Excerpted text ::
◇ ◇ ◇ ◇ ◇ ◇ ◇

My Database
DBName: users, Table Name: referrals Columns:
taken, email, inviteCode
I dont know what is the correct code to check if the value of data in taken is "1" for used and "0" for not used if i enter the invite code which is already have a value of "1" in taken column it will trigger the "Already Used Code" Message.
register.php
if(isset($_POST['Register'])){
$inviteCode = ($_POST['inviteCode']);
if (empty($_POST['inviteCode'])) {
header("Location: index.php/0");
exit();
}
$rs_check = mysqli_query("SELECT * from referrals
WHERE inviteCode='$invite_code'
AND `taken` = '0'");
$num = mysqli_num_rows($rs_check);
// Match row found with more than 0 results - the code is invalid.
if ( $num <= 0) {
$err7 = "Invite code is invalid";
} else {
$inviteCode = $_POST['inviteCode'];
}
if(empty($err7)) {
$rs_check_update = mysqli_query($conn, "UPDATE referrals SET taken='1' WHERE inviteCode='$inviteCode'");
header("Location: index.php/1");
exit;
}
}
index.php
<?php
include ('register.php');
?>
<form action="register.php" method="POST">
<div class="form-email">
<p>
<?php if(isset($_GET["result"]) && $_GET["result"]=="1") { ?>
<p>Code Success</p>
<?php } ?>
</p>
<p>
<?php if(isset($_GET["result"]) && $_GET["result"]=="2") { ?>
<p>Code Already Used</p>
<?php } ?>
</p>
<p>
<?php if(isset($_GET["result"]) && $_GET["result"]=="0") { ?>
<p>Please Input A Code</p>
<?php } ?>
</p>
<input type="text" placeholder="Invite Code" name="inviteCode" />
</div>
<div class="submit3">
<input type="submit" value="Invite" name="Register" />
</div>
</form>
and also i have a problem if the code is already changed the value of taken to "1" if i submit it twice i still got the message "Code Success"

◇ ◇ ◇ ◇ ◇ ◇ ◇

Task inputs ::
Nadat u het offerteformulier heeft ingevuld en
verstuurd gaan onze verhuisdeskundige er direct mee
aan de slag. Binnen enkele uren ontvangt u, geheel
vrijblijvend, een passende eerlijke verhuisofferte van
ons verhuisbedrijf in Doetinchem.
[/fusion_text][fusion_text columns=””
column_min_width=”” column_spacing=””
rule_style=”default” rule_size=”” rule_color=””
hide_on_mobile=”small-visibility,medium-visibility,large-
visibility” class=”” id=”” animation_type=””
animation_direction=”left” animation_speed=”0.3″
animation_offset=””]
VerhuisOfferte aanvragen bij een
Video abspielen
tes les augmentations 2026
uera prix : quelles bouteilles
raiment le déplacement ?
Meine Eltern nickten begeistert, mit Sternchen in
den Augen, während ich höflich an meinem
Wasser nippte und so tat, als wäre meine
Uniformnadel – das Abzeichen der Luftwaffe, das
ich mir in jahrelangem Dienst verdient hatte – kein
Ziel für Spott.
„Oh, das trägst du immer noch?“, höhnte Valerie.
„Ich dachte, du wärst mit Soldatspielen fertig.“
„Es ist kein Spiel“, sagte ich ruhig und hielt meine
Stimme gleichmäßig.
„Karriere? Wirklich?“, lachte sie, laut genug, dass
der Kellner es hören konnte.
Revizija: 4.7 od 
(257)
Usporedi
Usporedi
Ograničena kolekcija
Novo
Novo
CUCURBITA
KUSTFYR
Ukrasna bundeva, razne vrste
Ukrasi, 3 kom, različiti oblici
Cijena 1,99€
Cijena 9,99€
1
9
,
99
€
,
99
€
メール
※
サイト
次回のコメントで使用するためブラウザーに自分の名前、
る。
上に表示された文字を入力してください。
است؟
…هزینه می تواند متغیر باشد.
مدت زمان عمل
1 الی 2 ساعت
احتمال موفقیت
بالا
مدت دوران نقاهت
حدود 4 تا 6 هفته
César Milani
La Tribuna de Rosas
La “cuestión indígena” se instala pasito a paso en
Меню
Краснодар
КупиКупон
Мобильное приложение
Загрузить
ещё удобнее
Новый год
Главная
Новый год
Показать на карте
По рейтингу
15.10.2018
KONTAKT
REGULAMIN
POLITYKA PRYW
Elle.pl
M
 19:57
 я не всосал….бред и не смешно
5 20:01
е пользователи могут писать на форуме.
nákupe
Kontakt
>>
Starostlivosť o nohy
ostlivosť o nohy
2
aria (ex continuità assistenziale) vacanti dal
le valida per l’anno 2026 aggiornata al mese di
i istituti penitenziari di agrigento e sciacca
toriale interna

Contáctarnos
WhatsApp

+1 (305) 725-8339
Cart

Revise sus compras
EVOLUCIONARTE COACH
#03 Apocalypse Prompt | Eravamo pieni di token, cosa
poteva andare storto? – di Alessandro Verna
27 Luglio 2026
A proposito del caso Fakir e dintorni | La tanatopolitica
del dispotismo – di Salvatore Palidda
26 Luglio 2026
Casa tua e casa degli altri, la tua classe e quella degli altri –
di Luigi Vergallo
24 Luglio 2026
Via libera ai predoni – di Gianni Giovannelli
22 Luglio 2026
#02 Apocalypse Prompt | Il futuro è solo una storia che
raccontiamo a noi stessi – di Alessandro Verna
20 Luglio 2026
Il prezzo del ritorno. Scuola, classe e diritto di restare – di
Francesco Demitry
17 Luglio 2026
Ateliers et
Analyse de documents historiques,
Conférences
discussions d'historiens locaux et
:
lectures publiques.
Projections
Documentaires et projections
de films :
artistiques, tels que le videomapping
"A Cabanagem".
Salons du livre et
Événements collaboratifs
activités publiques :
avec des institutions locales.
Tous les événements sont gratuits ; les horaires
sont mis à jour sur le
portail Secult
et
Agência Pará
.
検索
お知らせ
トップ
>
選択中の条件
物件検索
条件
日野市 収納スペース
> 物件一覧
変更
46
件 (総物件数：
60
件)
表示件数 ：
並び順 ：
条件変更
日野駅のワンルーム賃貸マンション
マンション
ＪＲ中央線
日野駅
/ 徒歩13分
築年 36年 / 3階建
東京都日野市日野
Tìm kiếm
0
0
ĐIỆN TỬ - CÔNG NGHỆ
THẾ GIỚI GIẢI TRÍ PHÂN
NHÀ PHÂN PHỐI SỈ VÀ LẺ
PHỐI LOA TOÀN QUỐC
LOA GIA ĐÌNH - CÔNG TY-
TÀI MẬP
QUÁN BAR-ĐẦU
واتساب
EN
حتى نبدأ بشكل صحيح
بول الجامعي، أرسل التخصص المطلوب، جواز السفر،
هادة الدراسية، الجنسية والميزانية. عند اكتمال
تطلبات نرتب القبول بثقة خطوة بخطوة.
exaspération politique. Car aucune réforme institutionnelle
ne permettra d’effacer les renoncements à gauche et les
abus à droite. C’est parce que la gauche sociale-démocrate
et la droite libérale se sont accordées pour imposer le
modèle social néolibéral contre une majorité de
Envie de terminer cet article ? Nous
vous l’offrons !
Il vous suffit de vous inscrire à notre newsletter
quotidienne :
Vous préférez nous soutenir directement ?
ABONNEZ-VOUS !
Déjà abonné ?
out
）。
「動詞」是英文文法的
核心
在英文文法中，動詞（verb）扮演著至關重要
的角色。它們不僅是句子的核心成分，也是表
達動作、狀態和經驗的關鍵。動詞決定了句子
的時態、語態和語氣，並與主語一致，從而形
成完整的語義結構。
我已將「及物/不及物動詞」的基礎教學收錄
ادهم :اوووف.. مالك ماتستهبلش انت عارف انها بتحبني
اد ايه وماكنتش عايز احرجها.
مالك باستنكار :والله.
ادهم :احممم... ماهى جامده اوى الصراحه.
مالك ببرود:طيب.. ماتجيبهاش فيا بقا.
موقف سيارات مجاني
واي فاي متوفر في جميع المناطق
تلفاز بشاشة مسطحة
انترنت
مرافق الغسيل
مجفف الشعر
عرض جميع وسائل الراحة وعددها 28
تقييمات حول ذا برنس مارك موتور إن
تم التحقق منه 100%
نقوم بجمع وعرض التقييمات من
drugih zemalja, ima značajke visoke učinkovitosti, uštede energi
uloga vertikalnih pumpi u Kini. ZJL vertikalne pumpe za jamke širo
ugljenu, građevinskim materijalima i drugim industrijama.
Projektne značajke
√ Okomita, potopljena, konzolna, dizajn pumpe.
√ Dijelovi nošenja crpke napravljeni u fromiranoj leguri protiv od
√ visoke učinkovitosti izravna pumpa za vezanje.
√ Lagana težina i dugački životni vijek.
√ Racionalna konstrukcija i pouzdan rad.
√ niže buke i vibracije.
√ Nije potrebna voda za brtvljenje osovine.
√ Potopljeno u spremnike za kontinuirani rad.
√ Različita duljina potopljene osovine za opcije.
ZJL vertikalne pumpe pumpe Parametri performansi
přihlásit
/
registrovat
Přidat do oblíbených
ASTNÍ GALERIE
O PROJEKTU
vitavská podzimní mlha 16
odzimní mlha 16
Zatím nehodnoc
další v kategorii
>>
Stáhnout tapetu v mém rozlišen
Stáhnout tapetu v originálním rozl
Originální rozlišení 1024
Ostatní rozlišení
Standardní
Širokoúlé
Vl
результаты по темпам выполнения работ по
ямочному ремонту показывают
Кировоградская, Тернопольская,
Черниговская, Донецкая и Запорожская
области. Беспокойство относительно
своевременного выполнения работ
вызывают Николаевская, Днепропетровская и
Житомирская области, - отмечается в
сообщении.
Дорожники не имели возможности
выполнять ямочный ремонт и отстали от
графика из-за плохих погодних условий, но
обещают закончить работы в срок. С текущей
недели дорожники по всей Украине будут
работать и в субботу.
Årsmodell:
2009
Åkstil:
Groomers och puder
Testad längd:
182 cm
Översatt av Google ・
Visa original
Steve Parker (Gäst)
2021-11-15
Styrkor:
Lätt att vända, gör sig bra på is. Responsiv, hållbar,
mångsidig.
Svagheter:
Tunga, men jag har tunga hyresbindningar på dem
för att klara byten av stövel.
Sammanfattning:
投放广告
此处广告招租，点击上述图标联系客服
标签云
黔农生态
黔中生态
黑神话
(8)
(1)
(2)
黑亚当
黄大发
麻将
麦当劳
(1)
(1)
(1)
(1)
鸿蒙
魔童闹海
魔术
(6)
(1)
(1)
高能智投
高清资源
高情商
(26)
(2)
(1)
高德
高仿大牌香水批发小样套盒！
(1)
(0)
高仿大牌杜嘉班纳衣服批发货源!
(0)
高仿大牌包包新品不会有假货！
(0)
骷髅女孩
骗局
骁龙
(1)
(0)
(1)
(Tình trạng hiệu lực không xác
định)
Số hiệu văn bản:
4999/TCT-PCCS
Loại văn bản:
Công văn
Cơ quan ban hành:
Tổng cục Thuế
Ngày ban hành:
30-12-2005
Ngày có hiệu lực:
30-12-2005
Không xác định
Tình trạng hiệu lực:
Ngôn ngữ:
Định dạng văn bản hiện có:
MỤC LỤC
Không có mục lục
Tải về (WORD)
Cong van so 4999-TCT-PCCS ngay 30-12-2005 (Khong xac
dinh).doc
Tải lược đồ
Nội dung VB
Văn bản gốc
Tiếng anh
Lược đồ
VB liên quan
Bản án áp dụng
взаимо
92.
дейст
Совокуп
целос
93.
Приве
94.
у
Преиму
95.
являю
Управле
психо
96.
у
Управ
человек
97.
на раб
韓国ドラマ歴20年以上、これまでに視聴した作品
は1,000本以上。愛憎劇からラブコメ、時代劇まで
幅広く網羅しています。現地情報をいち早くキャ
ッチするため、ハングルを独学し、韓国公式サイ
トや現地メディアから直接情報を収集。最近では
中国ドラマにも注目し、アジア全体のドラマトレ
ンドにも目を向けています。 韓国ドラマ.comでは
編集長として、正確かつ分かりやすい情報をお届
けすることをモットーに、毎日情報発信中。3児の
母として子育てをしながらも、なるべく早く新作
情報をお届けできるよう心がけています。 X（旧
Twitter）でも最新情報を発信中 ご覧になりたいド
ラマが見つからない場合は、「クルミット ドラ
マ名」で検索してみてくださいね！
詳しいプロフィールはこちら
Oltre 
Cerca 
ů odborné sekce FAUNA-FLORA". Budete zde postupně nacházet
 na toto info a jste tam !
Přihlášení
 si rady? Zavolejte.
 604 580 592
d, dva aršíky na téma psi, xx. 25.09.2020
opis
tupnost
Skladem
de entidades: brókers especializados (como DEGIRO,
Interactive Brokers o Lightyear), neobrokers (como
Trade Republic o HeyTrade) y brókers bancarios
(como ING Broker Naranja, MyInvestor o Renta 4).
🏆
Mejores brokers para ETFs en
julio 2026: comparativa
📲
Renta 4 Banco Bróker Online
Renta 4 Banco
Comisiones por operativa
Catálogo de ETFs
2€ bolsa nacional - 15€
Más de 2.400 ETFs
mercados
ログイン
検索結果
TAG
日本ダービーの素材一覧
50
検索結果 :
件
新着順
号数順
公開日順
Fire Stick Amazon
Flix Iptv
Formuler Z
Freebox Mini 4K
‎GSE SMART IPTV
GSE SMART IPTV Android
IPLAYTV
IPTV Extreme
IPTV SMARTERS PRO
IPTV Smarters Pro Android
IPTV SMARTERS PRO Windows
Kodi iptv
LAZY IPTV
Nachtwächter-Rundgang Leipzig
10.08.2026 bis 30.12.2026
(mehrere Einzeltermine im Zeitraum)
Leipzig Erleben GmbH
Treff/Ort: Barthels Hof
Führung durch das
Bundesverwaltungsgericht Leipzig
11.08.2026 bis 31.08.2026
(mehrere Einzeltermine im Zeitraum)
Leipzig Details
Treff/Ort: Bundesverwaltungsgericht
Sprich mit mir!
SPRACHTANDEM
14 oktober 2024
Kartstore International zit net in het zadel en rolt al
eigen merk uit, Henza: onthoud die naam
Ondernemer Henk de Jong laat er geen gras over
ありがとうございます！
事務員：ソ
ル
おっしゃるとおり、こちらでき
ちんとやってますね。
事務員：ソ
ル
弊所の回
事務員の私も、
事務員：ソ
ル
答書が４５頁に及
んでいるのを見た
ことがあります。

◇ ◇ ◇ ◇ ◇ ◇ ◇

Things to do ::
1) According to the forum post, when should the "Already Used Code" message appear, and why? Answer in one to three sentences.
2) Write out the records line by line. Begin at their first line and stop after the line that contains "Ukrasi, 3 kom, različiti oblici".
The forum post and the records come from separate, unrelated sources.

Answers to the exercises ::
1) The message should appear when an entered invite code already has a value of "1" in the taken column. In that column, "1" marks a code as used and "0" marks it as not used.

2)
Nadat u het offerteformulier heeft ingevuld en
verstuurd gaan onze verhuisdeskundige er direct mee
aan de slag. Binnen enkele uren ontvangt u, geheel
vrijblijvend, een passende eerlijke verhuisofferte van
ons verhuisbedrijf in Doetinchem.
[/fusion_text][fusion_text columns=””
column_min_width=”” column_spacing=””
rule_style=”default” rule_size=”” rule_color=””
hide_on_mobile=”small-visibility,medium-visibility,large-
visibility” class=”” id=”” animation_type=””
animation_direction=”left” animation_speed=”0.3″
animation_offset=””]
VerhuisOfferte aanvragen bij een
Video abspielen
tes les augmentations 2026
uera prix : quelles bouteilles
raiment le déplacement ?
Meine Eltern nickten begeistert, mit Sternchen in
den Augen, während ich höflich an meinem
Wasser nippte und so tat, als wäre meine
Uniformnadel – das Abzeichen der Luftwaffe, das
ich mir in jahrelangem Dienst verdient hatte – kein
Ziel für Spott.
„Oh, das trägst du immer noch?“, höhnte Valerie.
„Ich dachte, du wärst mit Soldatspielen fertig.“
„Es ist kein Spiel“, sagte ich ruhig und hielt meine
Stimme gleichmäßig.
„Karriere? Wirklich?“, lachte sie, laut genug, dass
der Kellner es hören konnte.
Revizija: 4.7 od 
(257)
Usporedi
Usporedi
Ograničena kolekcija
Novo
Novo
CUCURBITA
KUSTFYR
Ukrasna bundeva, razne vrste
Ukrasi, 3 kom, različiti oblici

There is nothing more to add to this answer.